To their credit, the Spitzes have done more than make a documentary. Groundswell Educational Films, the family’s production company, has used the momentum of Food Patriots to create a broader public engagement campaign. They’ve even lobbied with the Pew Foundation in support of the Preservation of Antibiotics for Medical Treatment Act (H.R. 1150). The Spitz family clearly cares about the issues they raise. It’s to the fault of Food Patriots then that their noble outreach efforts feel so trivial in the film.

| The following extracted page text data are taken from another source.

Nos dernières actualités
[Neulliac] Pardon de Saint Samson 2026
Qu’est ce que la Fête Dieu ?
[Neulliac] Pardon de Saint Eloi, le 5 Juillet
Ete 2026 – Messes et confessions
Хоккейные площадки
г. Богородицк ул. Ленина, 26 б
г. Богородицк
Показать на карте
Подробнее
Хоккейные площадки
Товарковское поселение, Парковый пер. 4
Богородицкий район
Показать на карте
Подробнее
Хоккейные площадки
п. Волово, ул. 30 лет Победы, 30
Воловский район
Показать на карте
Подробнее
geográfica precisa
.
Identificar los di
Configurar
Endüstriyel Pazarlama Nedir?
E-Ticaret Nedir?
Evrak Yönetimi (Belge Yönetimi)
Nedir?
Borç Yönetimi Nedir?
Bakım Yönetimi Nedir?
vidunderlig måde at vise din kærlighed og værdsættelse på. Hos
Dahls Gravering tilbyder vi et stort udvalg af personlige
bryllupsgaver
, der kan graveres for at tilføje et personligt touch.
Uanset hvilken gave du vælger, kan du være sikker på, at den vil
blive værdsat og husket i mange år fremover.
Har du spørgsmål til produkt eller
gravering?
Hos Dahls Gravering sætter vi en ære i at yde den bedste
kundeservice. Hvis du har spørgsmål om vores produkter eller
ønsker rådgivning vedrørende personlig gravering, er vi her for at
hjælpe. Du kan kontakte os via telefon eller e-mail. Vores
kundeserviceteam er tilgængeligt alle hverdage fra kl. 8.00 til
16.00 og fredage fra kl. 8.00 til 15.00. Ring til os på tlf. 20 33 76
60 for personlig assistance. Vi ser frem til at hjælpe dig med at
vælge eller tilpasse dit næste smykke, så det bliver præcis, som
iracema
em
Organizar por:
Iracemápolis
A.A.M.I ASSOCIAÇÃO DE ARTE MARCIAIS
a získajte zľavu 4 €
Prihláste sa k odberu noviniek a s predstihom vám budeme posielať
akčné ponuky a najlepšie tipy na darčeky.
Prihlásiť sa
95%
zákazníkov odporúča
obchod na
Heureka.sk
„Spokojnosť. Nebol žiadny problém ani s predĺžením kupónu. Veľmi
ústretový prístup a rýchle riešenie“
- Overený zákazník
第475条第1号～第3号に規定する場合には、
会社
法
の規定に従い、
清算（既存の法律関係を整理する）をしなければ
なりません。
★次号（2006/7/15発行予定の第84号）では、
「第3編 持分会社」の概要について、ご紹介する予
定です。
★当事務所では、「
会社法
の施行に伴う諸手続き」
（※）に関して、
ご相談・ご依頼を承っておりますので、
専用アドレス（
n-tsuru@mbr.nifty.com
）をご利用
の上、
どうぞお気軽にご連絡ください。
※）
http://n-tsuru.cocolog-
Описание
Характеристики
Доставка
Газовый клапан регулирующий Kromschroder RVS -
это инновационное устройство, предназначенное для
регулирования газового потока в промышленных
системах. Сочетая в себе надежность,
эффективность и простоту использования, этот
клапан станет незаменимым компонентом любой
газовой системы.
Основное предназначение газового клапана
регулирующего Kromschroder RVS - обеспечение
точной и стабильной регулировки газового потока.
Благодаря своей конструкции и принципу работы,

In a recent piece for Arts Extract, Scott Gordon remarked on his growing distaste for the “insular lefty box” of political documentaries like Wisconsin Rising, which is also playing at this year’s Wisconsin Film Festival. While nutrition contains broader lines and harder facts than any political persuasion, I can’t shake the feeling that Food Patriots is part of a similar echo-chamber. Understanding where one’s food comes from is tremendously important, but situating that cause within a community that already knows it feels like a wasted opportunity.